2. Microsoft just created a video promoting the ‘Surface Pen’
A few days later, I received another email from Microsoft with the subject line “Amazing Ways a Pen Can Change Your Life”. This was a straightforward promotion of the Surface Pen – “The digital pen you’ve been waiting for” – and linked to a promotional video on YouTube, which you can view below.
Discussion: the future of digital pens
It would seem, in the outset, that Microsoft is jumping into the digital pen bandwagon at the very same time that Samsung has cooled off on the concept. Apple, of course, is also jumping in with the Apple pencil for the iPad Pro.
Let me state up front that I am a huge fan of Samsung’s S-Pen and Note series, and use it daily. If we assume that everyone involved is right, we get the following set of arguments:
- Samsung has discovered that although the S-Pen has a coterie of core followers, it has not caught on in the mainstream. It seems that Samsung is currently very busy attempting to go after the mainstream.
- Microsoft has found that an optional ‘Surface Pen’ that can be purchased separately and added to it’s Surface line of tablets/laptops has a natural appeal to enough users that it decided to actively promote it, and has been trying to associate it with note taking and innovation. On some devices, the surface Pen is included with the purchase.

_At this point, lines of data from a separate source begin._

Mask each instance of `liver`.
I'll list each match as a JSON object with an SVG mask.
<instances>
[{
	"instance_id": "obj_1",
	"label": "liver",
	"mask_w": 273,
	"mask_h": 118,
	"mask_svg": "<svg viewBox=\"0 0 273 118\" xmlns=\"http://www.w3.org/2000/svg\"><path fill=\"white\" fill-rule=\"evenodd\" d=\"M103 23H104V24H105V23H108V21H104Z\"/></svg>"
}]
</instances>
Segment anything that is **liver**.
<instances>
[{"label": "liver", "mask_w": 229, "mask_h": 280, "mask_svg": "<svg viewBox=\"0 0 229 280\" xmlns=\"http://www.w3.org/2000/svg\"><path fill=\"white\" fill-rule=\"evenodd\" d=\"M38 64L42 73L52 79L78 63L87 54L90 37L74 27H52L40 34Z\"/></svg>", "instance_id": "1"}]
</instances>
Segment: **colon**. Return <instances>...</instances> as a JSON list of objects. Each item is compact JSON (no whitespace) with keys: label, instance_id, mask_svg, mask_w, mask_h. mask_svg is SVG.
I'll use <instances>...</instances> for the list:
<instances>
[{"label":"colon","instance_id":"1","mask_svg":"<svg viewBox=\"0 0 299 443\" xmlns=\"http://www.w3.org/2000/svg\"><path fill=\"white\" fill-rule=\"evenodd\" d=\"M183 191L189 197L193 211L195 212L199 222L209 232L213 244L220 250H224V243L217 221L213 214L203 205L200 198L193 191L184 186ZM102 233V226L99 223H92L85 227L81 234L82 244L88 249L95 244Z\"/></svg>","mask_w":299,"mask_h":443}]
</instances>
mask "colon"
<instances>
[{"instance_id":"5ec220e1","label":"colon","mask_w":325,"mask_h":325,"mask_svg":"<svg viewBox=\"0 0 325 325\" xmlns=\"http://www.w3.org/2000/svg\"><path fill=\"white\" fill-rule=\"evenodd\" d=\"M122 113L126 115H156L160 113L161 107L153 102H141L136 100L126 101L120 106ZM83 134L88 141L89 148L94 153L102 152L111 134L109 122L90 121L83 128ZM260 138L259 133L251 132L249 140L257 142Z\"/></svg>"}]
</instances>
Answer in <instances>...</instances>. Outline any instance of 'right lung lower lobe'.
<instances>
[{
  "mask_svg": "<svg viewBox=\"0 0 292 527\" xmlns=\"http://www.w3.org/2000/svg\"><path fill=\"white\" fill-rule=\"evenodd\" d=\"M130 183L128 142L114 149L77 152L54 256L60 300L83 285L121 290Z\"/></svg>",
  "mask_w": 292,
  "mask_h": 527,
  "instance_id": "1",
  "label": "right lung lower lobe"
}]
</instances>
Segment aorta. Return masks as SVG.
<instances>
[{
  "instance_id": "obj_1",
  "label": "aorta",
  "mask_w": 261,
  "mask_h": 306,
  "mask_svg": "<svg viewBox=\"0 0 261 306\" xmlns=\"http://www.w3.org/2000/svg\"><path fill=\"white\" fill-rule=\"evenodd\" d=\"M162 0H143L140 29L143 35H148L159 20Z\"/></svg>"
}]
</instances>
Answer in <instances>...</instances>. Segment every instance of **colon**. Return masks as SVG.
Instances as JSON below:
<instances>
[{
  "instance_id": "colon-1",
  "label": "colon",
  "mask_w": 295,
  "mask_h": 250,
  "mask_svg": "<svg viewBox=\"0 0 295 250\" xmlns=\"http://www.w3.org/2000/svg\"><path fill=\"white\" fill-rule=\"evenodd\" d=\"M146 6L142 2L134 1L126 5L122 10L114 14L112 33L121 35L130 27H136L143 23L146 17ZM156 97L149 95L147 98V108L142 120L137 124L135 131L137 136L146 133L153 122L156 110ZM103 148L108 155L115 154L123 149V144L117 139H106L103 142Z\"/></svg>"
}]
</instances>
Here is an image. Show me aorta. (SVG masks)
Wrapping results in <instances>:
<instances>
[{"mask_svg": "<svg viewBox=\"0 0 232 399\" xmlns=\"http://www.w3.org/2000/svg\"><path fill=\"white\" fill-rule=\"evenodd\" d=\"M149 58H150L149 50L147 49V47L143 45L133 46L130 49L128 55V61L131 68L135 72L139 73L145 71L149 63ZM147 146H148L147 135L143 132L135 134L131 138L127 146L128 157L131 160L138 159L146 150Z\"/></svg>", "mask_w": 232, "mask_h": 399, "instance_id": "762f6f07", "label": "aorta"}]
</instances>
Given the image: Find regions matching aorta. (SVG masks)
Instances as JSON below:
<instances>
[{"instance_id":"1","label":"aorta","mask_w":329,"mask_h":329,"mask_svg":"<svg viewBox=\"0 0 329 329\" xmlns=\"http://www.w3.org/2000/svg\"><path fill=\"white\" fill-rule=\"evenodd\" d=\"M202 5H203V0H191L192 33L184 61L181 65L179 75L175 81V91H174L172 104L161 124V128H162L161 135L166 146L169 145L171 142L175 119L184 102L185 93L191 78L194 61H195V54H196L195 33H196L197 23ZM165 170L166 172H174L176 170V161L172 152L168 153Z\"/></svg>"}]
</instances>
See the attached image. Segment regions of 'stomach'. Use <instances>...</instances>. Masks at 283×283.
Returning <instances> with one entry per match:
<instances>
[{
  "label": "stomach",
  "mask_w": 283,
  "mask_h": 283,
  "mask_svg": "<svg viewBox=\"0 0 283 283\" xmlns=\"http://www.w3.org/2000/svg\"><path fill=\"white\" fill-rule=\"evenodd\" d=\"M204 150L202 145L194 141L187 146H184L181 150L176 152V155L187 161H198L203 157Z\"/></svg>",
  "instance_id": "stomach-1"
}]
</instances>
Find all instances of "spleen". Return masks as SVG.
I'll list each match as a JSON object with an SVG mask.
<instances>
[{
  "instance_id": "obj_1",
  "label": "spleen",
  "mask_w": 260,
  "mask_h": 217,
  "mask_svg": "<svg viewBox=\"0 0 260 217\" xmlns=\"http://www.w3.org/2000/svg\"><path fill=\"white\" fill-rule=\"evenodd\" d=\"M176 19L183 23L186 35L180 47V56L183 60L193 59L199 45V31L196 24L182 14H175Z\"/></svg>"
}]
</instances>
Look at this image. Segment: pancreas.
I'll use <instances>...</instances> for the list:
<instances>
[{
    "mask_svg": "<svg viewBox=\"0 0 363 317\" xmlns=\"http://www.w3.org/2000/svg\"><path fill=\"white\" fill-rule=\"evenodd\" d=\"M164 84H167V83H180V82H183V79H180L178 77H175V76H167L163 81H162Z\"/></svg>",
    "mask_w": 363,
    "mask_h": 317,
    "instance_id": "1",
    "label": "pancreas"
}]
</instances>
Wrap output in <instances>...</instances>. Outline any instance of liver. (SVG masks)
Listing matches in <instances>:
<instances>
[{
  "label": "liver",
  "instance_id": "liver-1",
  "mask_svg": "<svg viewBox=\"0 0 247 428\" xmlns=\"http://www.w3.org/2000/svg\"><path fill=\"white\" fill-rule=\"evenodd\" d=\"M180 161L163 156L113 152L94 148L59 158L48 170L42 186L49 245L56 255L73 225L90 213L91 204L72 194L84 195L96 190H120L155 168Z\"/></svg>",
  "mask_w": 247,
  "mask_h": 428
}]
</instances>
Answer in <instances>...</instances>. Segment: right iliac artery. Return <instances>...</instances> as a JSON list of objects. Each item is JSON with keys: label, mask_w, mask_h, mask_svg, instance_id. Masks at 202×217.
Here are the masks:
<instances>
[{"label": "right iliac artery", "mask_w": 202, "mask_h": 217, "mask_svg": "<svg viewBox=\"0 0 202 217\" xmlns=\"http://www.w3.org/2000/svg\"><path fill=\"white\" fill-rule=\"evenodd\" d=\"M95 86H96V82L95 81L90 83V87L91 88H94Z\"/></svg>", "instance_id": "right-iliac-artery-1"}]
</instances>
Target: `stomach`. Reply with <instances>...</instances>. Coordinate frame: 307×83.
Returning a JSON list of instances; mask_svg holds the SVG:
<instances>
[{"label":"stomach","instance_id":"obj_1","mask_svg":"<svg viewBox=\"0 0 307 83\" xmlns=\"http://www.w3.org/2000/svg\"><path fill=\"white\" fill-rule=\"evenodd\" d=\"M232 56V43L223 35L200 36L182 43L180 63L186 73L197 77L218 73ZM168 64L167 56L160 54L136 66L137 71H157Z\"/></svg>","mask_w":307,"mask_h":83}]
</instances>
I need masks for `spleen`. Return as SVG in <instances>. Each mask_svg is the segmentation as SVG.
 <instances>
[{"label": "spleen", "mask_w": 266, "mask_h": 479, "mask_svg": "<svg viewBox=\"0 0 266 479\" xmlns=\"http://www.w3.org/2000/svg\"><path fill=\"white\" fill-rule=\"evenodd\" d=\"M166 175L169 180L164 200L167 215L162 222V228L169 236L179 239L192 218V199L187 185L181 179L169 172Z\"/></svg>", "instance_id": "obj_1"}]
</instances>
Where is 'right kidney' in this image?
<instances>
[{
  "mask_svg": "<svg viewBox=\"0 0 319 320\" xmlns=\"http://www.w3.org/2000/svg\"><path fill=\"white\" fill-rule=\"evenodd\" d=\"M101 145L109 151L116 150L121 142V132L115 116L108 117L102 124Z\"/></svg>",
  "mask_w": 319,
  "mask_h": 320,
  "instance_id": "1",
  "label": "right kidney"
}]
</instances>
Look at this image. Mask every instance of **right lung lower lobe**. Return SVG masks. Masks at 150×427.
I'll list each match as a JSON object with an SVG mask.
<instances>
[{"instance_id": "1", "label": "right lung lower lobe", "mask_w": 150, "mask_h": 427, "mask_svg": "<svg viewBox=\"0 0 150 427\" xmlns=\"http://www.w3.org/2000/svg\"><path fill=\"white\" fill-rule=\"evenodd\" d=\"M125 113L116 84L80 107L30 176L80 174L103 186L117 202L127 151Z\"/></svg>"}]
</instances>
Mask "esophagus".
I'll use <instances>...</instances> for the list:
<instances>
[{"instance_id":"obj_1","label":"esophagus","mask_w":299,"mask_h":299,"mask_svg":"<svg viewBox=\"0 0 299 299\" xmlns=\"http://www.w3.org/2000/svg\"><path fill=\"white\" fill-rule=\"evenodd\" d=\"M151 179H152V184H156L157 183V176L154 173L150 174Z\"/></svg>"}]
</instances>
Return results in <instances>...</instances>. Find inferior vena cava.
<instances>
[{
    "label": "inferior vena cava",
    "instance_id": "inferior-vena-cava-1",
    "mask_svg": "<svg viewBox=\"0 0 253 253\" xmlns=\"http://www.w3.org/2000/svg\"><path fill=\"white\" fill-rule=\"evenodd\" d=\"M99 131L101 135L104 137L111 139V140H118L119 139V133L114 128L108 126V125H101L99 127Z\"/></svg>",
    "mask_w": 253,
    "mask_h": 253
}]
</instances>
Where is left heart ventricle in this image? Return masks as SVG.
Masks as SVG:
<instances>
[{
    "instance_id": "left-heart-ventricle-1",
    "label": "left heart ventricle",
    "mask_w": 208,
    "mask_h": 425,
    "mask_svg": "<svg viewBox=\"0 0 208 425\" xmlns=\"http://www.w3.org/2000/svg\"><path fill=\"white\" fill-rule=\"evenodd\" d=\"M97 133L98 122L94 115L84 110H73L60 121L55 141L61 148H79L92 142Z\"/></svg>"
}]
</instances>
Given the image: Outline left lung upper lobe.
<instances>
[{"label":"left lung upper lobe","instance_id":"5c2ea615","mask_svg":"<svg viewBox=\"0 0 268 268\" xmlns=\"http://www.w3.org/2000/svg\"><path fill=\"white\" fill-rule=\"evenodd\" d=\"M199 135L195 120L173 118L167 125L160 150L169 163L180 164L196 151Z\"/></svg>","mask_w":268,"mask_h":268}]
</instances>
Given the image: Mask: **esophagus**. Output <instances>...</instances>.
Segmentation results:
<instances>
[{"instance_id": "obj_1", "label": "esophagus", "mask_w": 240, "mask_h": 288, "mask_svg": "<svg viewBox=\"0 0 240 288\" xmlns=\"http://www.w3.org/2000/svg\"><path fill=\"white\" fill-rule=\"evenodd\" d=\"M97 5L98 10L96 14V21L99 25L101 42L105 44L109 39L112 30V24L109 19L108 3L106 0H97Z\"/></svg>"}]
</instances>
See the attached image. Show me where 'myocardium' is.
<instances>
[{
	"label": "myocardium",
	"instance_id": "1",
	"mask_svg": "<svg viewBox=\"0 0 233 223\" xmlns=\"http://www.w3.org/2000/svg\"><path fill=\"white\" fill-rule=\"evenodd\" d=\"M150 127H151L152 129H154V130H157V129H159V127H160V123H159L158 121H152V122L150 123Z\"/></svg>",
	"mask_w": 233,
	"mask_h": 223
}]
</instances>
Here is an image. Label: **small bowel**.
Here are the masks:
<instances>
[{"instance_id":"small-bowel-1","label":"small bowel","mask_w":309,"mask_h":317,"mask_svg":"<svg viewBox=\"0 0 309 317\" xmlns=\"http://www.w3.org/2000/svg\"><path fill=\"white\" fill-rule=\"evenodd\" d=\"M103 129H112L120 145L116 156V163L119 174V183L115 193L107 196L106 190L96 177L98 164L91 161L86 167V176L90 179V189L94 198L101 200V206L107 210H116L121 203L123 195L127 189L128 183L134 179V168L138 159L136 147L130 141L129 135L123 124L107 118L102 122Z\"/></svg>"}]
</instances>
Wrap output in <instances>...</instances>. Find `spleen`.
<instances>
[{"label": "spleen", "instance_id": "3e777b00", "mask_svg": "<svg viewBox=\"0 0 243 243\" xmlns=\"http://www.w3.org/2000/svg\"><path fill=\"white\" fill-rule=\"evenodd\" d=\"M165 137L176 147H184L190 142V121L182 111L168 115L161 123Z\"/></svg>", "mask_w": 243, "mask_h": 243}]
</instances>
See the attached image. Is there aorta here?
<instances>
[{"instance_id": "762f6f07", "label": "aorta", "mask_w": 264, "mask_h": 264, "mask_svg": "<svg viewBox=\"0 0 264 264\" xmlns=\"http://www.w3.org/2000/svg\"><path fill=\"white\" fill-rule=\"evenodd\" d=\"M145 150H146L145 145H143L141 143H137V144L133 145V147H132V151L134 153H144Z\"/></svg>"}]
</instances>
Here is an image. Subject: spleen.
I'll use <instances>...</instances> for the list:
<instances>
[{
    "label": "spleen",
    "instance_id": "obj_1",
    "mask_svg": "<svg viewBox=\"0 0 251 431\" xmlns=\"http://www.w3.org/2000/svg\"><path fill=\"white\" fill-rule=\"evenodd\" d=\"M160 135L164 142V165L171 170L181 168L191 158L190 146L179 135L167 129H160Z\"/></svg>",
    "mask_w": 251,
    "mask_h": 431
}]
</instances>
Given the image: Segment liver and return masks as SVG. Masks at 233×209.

- Apple came to the conclusion that a digital pen (the Apple Pencil) is a perfect logical companion to it's large-sized iPad Pro, useful for that creative user that will find the extra large screen perfect for creating art or technical drawings etc. This despite Steve Jobs’ famous assertion that the fingers are the natural stylus (or whatever).
As an artistically inclined techie, I will say that I am always in the market for a digital pen and a hi-resolution screen. I may or may not be in the minority, but content creation is the mainstay of the information age, and a digital pen is extremely useful for that purpose. Microsoft thinks it can be useful for a wide range of applications: for teachers, composers, doctors, etc., as seen in the video above.
Suffice it to say there will always be a market for digital pens, and I for one have been considering switching from the Note to the Surface for some time. The real question is: in the future, will the market for digital pens be shrinking, or will it be growing. Microsoft seems to think the answer is the latter. I hope they are right.